Karpathy Says AI Coding Agents 'Basically Work Now' — But Let's Not Pop the Champagne Yet

Andrej Karpathy — former Tesla AI director, OpenAI co-founder, and one of the most respected voices in machine learning — just declared that AI coding agents have made a quantum leap. According to his viral post, coding agents "basically didn't work before December and basically work since." Bold claim. Let's unpack it.
What Karpathy Actually Said
In a detailed post on X, Karpathy described how dramatically programming has changed in just the last two months — not gradually, but with a specific inflection point in December 2025. He claims models now have "significantly higher quality, long-term coherence and tenacity" and can "power through large and long tasks."
To illustrate, he shared an example: he tasked an AI coding agent with setting up a complete local video analysis dashboard for his home cameras. The instruction was a single paragraph covering SSH setup, model deployment, web UI, systemd configuration, and documentation. The agent completed it all in roughly 30 minutes.
The Asterisks Nobody's Talking About
Even Karpathy acknowledged "there are a number of asterisks" — and that's where the skeptic's antenna should perk up. Setting up a personal project on a DGX Spark (a machine most developers will never touch) with well-documented tools following standard patterns is very different from working on production codebases with legacy dependencies, complex business logic, and the kind of edge cases that make senior engineers earn their salaries.
Tellingly, one reply in the thread asked: "When working on production code, and stuff that cannot be easily tested (UI, network, concurrency) I get hardly better results than last year. Am I holding it wrong?" Karpathy's response essentially acknowledged the gap but suggested the developer might need to adapt their workflow — a diplomatic way of saying the tools work great when the problem is shaped right.
The Real Story
What's actually happening is a bifurcation. AI coding agents have gotten remarkably good at a specific class of problems: greenfield projects, well-defined tasks, standard toolchains, and problems where the solution space is well-covered in training data. For these, yes — the improvement since December is genuinely impressive.
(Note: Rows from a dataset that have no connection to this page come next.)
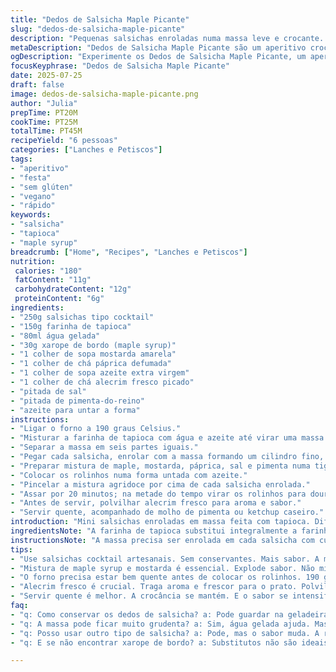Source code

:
 ```yaml
---
title: "Dedos de Salsicha Maple Picante"
slug: "dedos-de-salsicha-maple-picante"
description: "Pequenas salsichas enroladas numa massa leve e crocante. Xarope de bordo misturado com mostarda e páprica dá um toque agridoce e picante. Cozimento rápido, com toque de alecrim fresco depois de assar. Serve seis, ótimo para aperitivos em festas ou encontros informais. Sem lactose, sem glúten, vegano, sem ovos e sem castanhas. Temperos simples, quase rústicos. O toque doce do bordo contrasta com o leve ardor do tempero, equilibrando sabores. Massa caseira com tapioca substitui farinha de trigo, mantendo tudo sem glúten. Fácil de comer com as mãos, daqueles que somem da travessa rapidinho."
metaDescription: "Dedos de Salsicha Maple Picante são um aperitivo crocante com sabor agridoce. Perfeito para festas e eventos informais, sem glúten e vegano."
ogDescription: "Experimente os Dedos de Salsicha Maple Picante, um aperitivo vegano com massa de tapioca e toque de alecrim. Ideal para reuniões."
focusKeyphrase: "Dedos de Salsicha Maple Picante"
date: 2025-07-25
draft: false
image: dedos-de-salsicha-maple-picante.png
author: "Julia"
prepTime: PT20M
cookTime: PT25M
totalTime: PT45M
recipeYield: "6 pessoas"
categories: ["Lanches e Petiscos"]
tags:
- "aperitivo"
- "festa"
- "sem glúten"
- "vegano"
- "rápido"
keywords:
- "salsicha"
- "tapioca"
- "maple syrup"
breadcrumb: ["Home", "Recipes", "Lanches e Petiscos"]
nutrition: 
 calories: "180"
 fatContent: "11g"
 carbohydrateContent: "12g"
 proteinContent: "6g"
ingredients:
- "250g salsichas tipo cocktail"
- "150g farinha de tapioca"
- "80ml água gelada"
- "30g xarope de bordo (maple syrup)"
- "1 colher de sopa mostarda amarela"
- "1 colher de chá páprica defumada"
- "1 colher de sopa azeite extra virgem"
- "1 colher de chá alecrim fresco picado"
- "pitada de sal"
- "pitada de pimenta-do-reino"
- "azeite para untar a forma"
instructions:
- "Ligar o forno a 190 graus Celsius."
- "Misturar a farinha de tapioca com água e azeite até virar uma massa grudenta, mas maleável."
- "Separar a massa em seis partes iguais."
- "Pegar cada salsicha, enrolar com a massa formando um cilindro fino, deixar as pontas expostas."
- "Preparar mistura de maple, mostarda, páprica, sal e pimenta numa tigela pequena."
- "Colocar os rolinhos numa forma untada com azeite."
- "Pincelar a mistura agridoce por cima de cada salsicha enrolada."
- "Assar por 20 minutos; na metade do tempo virar os rolinhos para dourar por igual."
- "Antes de servir, polvilhar alecrim fresco para aroma e sabor."
- "Servir quente, acompanhado de molho de pimenta ou ketchup caseiro."
introduction: "Mini salsichas enroladas em massa feita com tapioca. Diferente do tradicional, substitui farinha de trigo pra ficar sem glúten. O toque do maple syrup, xarope de bordo, empresta um sabor que lembra festa no inverno canadense. Mostarda e páprica pra dar aquele toque ardido e defumado. Não derrete, não escorre, só explode em textura crocante e sabor na boca. Alecrim por cima vai trazer aroma, fresco, quase herbal, quase perfumado, como churrasco na brisa da tarde. Adeus lactose, ovos, castanhas. Aperitivo leve, que a galera come numa mordida só, no barzinho, na reunião, festinha."
ingredientsNote: "A farinha de tapioca substitui integralmente a farinha de trigo, garantindo a ausência de glúten. A água deve ser gelada para ajudar na consistência da massa, evitando que fique pegajosa demais e facilitando o manuseio. A mistura com azeite confere elasticidade e ajuda a criar uma massa crocante depois de assada. Salsichas cocktail preferencialmente artesanais, sem conservantes pesados, para manter o sabor mais natural. O xarope de bordo aqui não é apenas adoçante, mas fator de sabor, combinando muito com mostarda amarela – não substitua por mel ou açúcar comum para não perder a identidade do prato. A páprica defumada dá cor e leve ardor, ousadia na receita quase básica. O alecrim deve ser fresco, picado na hora, solto e perfumado, para coroar o prato final."
instructionsNote: "A massa precisa ser enrolada em cada salsicha com cuidado para não ficar muito grosso e impedir o cozimento interno correto. O forno a 190 graus é o ponto para dourar e cozinhar rápido, sem endurecer. Virar os rolinhos no meio do tempo é essencial para que todo o lado asse por igual, evitando queimados ou massa crua. Pincelar a mistura agridoce várias vezes é um truque para criar camadas de sabor – não só uma passada. Servir quente aumenta a crocância e o aroma do alecrim, que se dispersa no ambiente, deixando tudo mais convidativo. Pode acompanhar molhos simples, mas também experimentar uma geleia de pimenta caseira para aumentar o contraste agridoce. Simples de preparar, exige atenção apenas nessa hora do forno."
tips:
- "Use salsichas cocktail artesanais. Sem conservantes. Mais sabor. A massa precisa ser maleável. Não deixe grossa. Meio fina fica bom."
- "Mistura de maple syrup e mostarda é essencial. Explode sabor. Não misture com açúcar comum. Perde identidade. Use páprica defumada sempre."
- "O forno precisa estar bem quente antes de colocar os rolinhos. 190 graus. Para dourar bem. Vire na metade do tempo. Para assar igual por fora."
- "Alecrim fresco é crucial. Traga aroma e frescor para o prato. Polvilhe ao final. Aroma dispersa no ambiente, chamando atenção."
- "Servir quente é melhor. A crocância se mantém. E o sabor se intensifica no quente. Experimente com molho de pimenta ou ketchup. Bom contraste."
faq:
- "q: Como conservar os dedos de salsicha? a: Pode guardar na geladeira. Coloque em recipiente fechado. Coma dentro de dois dias. Reaqueça antes."
- "q: A massa pode ficar muito grudenta? a: Sim, água gelada ajuda. Mas se ficar pegajosa, adicione mais tapioca. Massa precisa ser firme."
- "q: Posso usar outro tipo de salsicha? a: Pode, mas o sabor muda. A receita original pede cocktail. Mais leve e perfeito para petiscar."
- "q: E se não encontrar xarope de bordo? a: Substitutos não são ideais. Mas pode usar agave. Não ficará igual, mas o doce aparece."

---
```

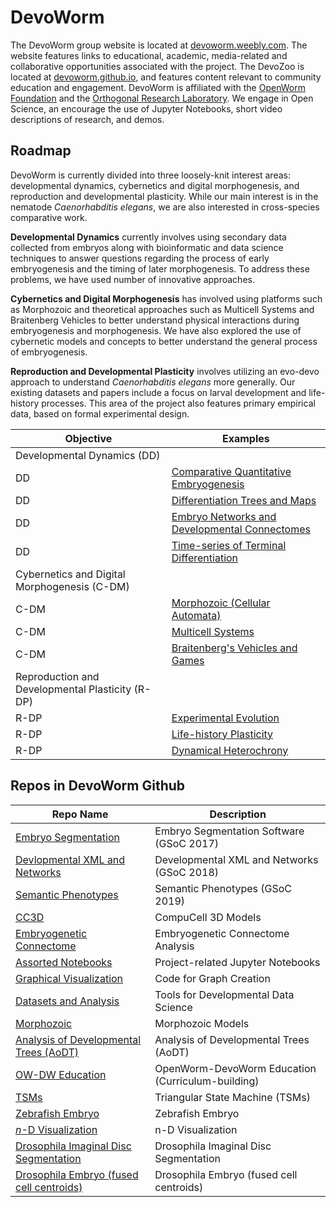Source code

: # DevoWorm

The DevoWorm group website is located at [devoworm.weebly.com](http://devoworm.weebly.com/). The website features links to 
educational, academic, media-related and collaborative opportunities associated with the project. The DevoZoo is located at [devoworm.github.io](http://devoworm.github.io), and features content relevant to community education and engagement. DevoWorm is affiliated with the [OpenWorm Foundation](http://www.openworm.org/) and the [Orthogonal Research Laboratory](http://orthogonal-research.weebly.com/). We engage in Open Science, an encourage the use of Jupyter Notebooks, short video descriptions of research, and demos.

## Roadmap

DevoWorm is currently divided into three loosely-knit interest areas: developmental dynamics, cybernetics and digital morphogenesis, and reproduction and developmental plasticity. While our main interest is in the nematode *Caenorhabditis elegans*, we are also interested in cross-species comparative work.

**Developmental Dynamics** currently involves using secondary data collected from embryos along with bioinformatic and data science techniques to answer questions regarding the process of early embryogenesis and the timing of later morphogenesis. To address these problems, we have used number of innovative approaches. 

**Cybernetics and Digital Morphogenesis** has involved using platforms such as Morphozoic and theoretical approaches such as Multicell Systems and Braitenberg Vehicles to better understand physical interactions during embryogenesis and morphogenesis. We have also explored the use of cybernetic models and concepts to better understand the general process of embryogenesis.

**Reproduction and Developmental Plasticity** involves utilizing an evo-devo approach to understand *Caenorhabditis elegans* more generally. Our existing datasets and papers include a focus on larval development and life-history processes. This area of the project also features primary empirical data, based on formal experimental design.

Objective                                        | Examples                    
---                                              | ---
Developmental Dynamics (DD)                      | 
DD                                               | [Comparative Quantitative Embryogenesis](http://www.mdpi.com/2079-7737/5/3/33)
DD                                               | [Differentiation Trees and Maps](http://www.biorxiv.org/content/early/2016/07/07/062539)
DD                                               | [Embryo Networks and Developmental Connectomes](https://doi.org/10.1101/146035)
DD                                               | [Time-series of Terminal Differentiation](https://www.biorxiv.org/content/early/2018/03/14/282004)
Cybernetics and Digital Morphogenesis (C-DM)     | 
C-DM                                             | [Morphozoic (Cellular Automata)](https://www.researchgate.net/publication/311738597_Morphozoic_Cellular_Automata_with_Nested_Neighborhoods_as_a_Metamorphic_Representation_of_Morphogenesis)
C-DM                                             | [Multicell Systems](https://github.com/Orthogonal-Research-Lab/origins-embryo/tree/master/Multicell%20Systems)
C-DM                                             | [Braitenberg's Vehicles and Games](https://www.sciencedirect.com/science/article/pii/S0303264718302065?via%3Dihub)
Reproduction and Developmental Plasticity (R-DP) | 
R-DP                                             | [Experimental Evolution](http://rsos.royalsocietypublishing.org/content/3/11/160496)
R-DP                                             | [Life-history Plasticity](http://www.biorxiv.org/content/early/2016/03/24/045609)
R-DP                                             | [Dynamical Heterochrony](https://github.com/Orthogonal-Research-Lab/Developmental-Incongruities-and-Heterochrony/blob/master/Developmental-Incongruity-Heterochrony.md)

## Repos in DevoWorm Github

Repo Name                                                                       | Description               
---                                                                             | ---                       
[Embryo Segmentation](https://github.com/devoworm/EmbryoSegmentation)           | Embryo Segmentation Software (GSoC 2017)
[Devlopmental XML and Networks](https://github.com/devoworm/GSoC-2018)          | Developmental XML and Networks (GSoC 2018)
[Semantic Phenotypes]()                                                         | Semantic Phenotypes (GSoC 2019)
[CC3D](https://github.com/devoworm/CC3D-local)                                  | CompuCell 3D Models
[Embryogenetic Connectome](https://github.com/devoworm/embryogenetic-connectome)| Embryogenetic Connectome Analysis
[Assorted Notebooks](https://github.com/devoworm/devoworm.github.io)            | Project-related Jupyter Notebooks
[Graphical Visualization](https://github.com/devoworm/Graph-Code)               | Code for Graph Creation
[Datasets and Analysis](https://github.com/devoworm/DevoWorm)                   | Tools for Developmental Data Science
[Morphozoic](https://github.com/devoworm/Morphozoic)                            | Morphozoic Models
[Analysis of Developmental Trees (AoDT)](https://github.com/devoworm/AoDT)      | Analysis of Developmental Trees (AoDT)
[OW-DW Education](https://github.com/devoworm/OW-DW-Education)                  | OpenWorm-DevoWorm Education (Curriculum-building)
[TSMs](https://github.com/devoworm/Triangular-State-Machines-TSM)               | Triangular State Machine (TSMs)
[Zebrafish Embryo](https://github.com/devoworm/zebrafish-embryo)                | Zebrafish Embryo
[_n_-D Visualization](https://github.com/devoworm/nD-visualization)             | n-D Visualization
[Drosophila Imaginal Disc Segmentation](https://github.com/devoworm/Drosophila-imaginal-disc-segmentation)|Drosophila Imaginal Disc Segmentation
[Drosophila Embryo (fused cell centroids)](https://github.com/devoworm/Drosophila-embryo-fused-cell-centroids)|Drosophila Embryo (fused cell centroids)

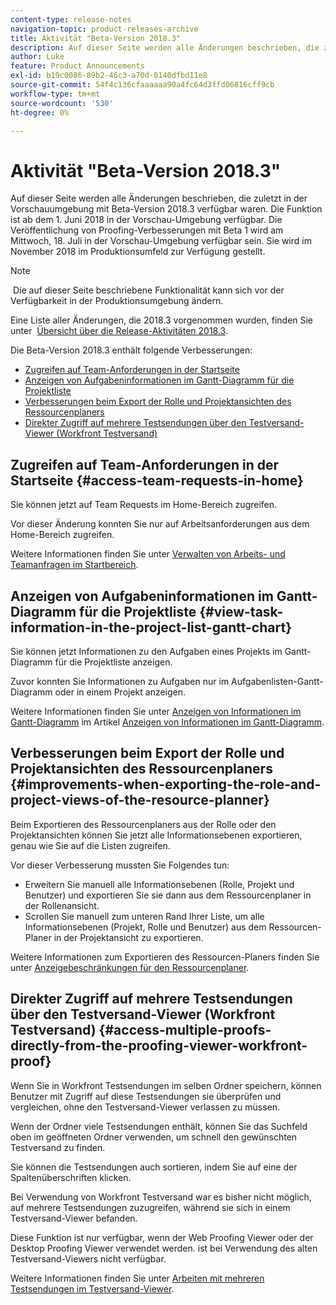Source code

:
 ```yaml
---
content-type: release-notes
navigation-topic: product-releases-archive
title: Aktivität "Beta-Version 2018.3"
description: Auf dieser Seite werden alle Änderungen beschrieben, die zuletzt in der Vorschauumgebung mit Beta-Version 2018.3 verfügbar waren. Die Funktion ist ab dem 1. Juni 2018 in der Vorschau-Umgebung verfügbar. Die Veröffentlichung von Proofing-Verbesserungen mit Beta 1 wird am Mittwoch, 18. Juli in der Vorschau-Umgebung verfügbar sein. Sie wird im November 2018 im Produktionsumfeld zur Verfügung gestellt.
author: Luke
feature: Product Announcements
exl-id: b19c0086-89b2-46c3-a70d-0140dfbd11e8
source-git-commit: 54f4c136cfaaaaaa90a4fc64d3ffd06816cff9cb
workflow-type: tm+mt
source-wordcount: '530'
ht-degree: 0%

---
```


# Aktivität &quot;Beta-Version 2018.3&quot;

Auf dieser Seite werden alle Änderungen beschrieben, die zuletzt in der Vorschauumgebung mit Beta-Version 2018.3 verfügbar waren. Die Funktion ist ab dem 1. Juni 2018 in der Vorschau-Umgebung verfügbar. Die Veröffentlichung von Proofing-Verbesserungen mit Beta 1 wird am Mittwoch, 18. Juli in der Vorschau-Umgebung verfügbar sein. Sie wird im November 2018 im Produktionsumfeld zur Verfügung gestellt.

>[!NOTE]
>
> Die auf dieser Seite beschriebene Funktionalität kann sich vor der Verfügbarkeit in der Produktionsumgebung ändern.

Eine Liste aller Änderungen, die 2018.3 vorgenommen wurden, finden Sie unter  [Übersicht über die Release-Aktivitäten 2018.3](../../../../product-announcements/product-releases/quarterly-release-archive/2018.3-release-activity/2018.3-release-activity-overview.md).

Die Beta-Version 2018.3 enthält folgende Verbesserungen:

* [Zugreifen auf Team-Anforderungen in der Startseite](#access-team-requests-in-home)
* [Anzeigen von Aufgabeninformationen im Gantt-Diagramm für die Projektliste](#view-task-information-in-the-project-list-gantt-chart)
* [Verbesserungen beim Export der Rolle und Projektansichten des Ressourcenplaners](#improvements-when-exporting-the-role-and-project-views-of-the-resource-planner)
* [Direkter Zugriff auf mehrere Testsendungen über den Testversand-Viewer (Workfront Testversand)](#access-multiple-proofs-directly-from-the-proofing-viewer-workfront-proof)

## Zugreifen auf Team-Anforderungen in der Startseite {#access-team-requests-in-home}

Sie können jetzt auf Team Requests im Home-Bereich zugreifen.

Vor dieser Änderung konnten Sie nur auf Arbeitsanforderungen aus dem Home-Bereich zugreifen.

Weitere Informationen finden Sie unter [Verwalten von Arbeits- und Teamanfragen im Startbereich](../../../../workfront-basics/using-home/using-the-home-area/manage-work-and-team-requests-home.md).

## Anzeigen von Aufgabeninformationen im Gantt-Diagramm für die Projektliste {#view-task-information-in-the-project-list-gantt-chart}

Sie können jetzt Informationen zu den Aufgaben eines Projekts im Gantt-Diagramm für die Projektliste anzeigen. 

Zuvor konnten Sie Informationen zu Aufgaben nur im Aufgabenlisten-Gantt-Diagramm oder in einem Projekt anzeigen.

Weitere Informationen finden Sie unter [Anzeigen von Informationen im Gantt-Diagramm](../../../../manage-work/gantt-chart/use-the-gantt-chart/view-info-in-gantt.md) im Artikel [Anzeigen von Informationen im Gantt-Diagramm](../../../../manage-work/gantt-chart/use-the-gantt-chart/view-info-in-gantt.md).

## Verbesserungen beim Export der Rolle und Projektansichten des Ressourcenplaners {#improvements-when-exporting-the-role-and-project-views-of-the-resource-planner}

Beim Exportieren des Ressourcenplaners aus der Rolle oder den Projektansichten können Sie jetzt alle Informationsebenen exportieren, genau wie Sie auf die Listen zugreifen.

Vor dieser Verbesserung mussten Sie Folgendes tun:

* Erweitern Sie manuell alle Informationsebenen (Rolle, Projekt und Benutzer) und exportieren Sie sie dann aus dem Ressourcenplaner in der Rollenansicht.
* Scrollen Sie manuell zum unteren Rand Ihrer Liste, um alle Informationsebenen (Projekt, Rolle und Benutzer) aus dem Ressourcen-Planer in der Projektansicht zu exportieren.

Weitere Informationen zum Exportieren des Ressourcen-Planers finden Sie unter [Anzeigebeschränkungen für den Ressourcenplaner](../../../../resource-mgmt/resource-planning/resource-planner-display-limitations.md).

## Direkter Zugriff auf mehrere Testsendungen über den Testversand-Viewer (Workfront Testversand) {#access-multiple-proofs-directly-from-the-proofing-viewer-workfront-proof}

Wenn Sie in Workfront Testsendungen im selben Ordner speichern, können Benutzer mit Zugriff auf diese Testsendungen sie überprüfen und vergleichen, ohne den Testversand-Viewer verlassen zu müssen. 

Wenn der Ordner viele Testsendungen enthält, können Sie das Suchfeld oben im geöffneten Ordner verwenden, um schnell den gewünschten Testversand zu finden.

Sie können die Testsendungen auch sortieren, indem Sie auf eine der Spaltenüberschriften klicken.

Bei Verwendung von Workfront Testversand war es bisher nicht möglich, auf mehrere Testsendungen zuzugreifen, während sie sich in einem Testversand-Viewer befanden.

Diese Funktion ist nur verfügbar, wenn der Web Proofing Viewer oder der Desktop Proofing Viewer verwendet werden. ist bei Verwendung des alten Testversand-Viewers nicht verfügbar.

Weitere Informationen finden Sie unter [Arbeiten mit mehreren Testsendungen im Testversand-Viewer](../../../../workfront-proof/wp-work-proofsfiles/review-proofs-wpv/work-with-multiple-proofs.md).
But the messy, ambiguous, context-heavy work that constitutes most professional software engineering? The agents are better, but they're still far from the "just describe what you want and walk away" vision that the hype suggests. The gap between a weekend home project and maintaining a production system serving millions of users is vast — and that gap is where most programmers actually spend their time.
The Bottom Line
Karpathy is right that something meaningful shifted in December. The latest generation of coding agents represents a real step change in capability. But declaring that they "basically work" risks setting expectations that will leave a lot of developers frustrated when they try to apply these tools to their actual day jobs. The revolution is real — it's just not evenly distributed, and the hardest problems remain stubbornly hard.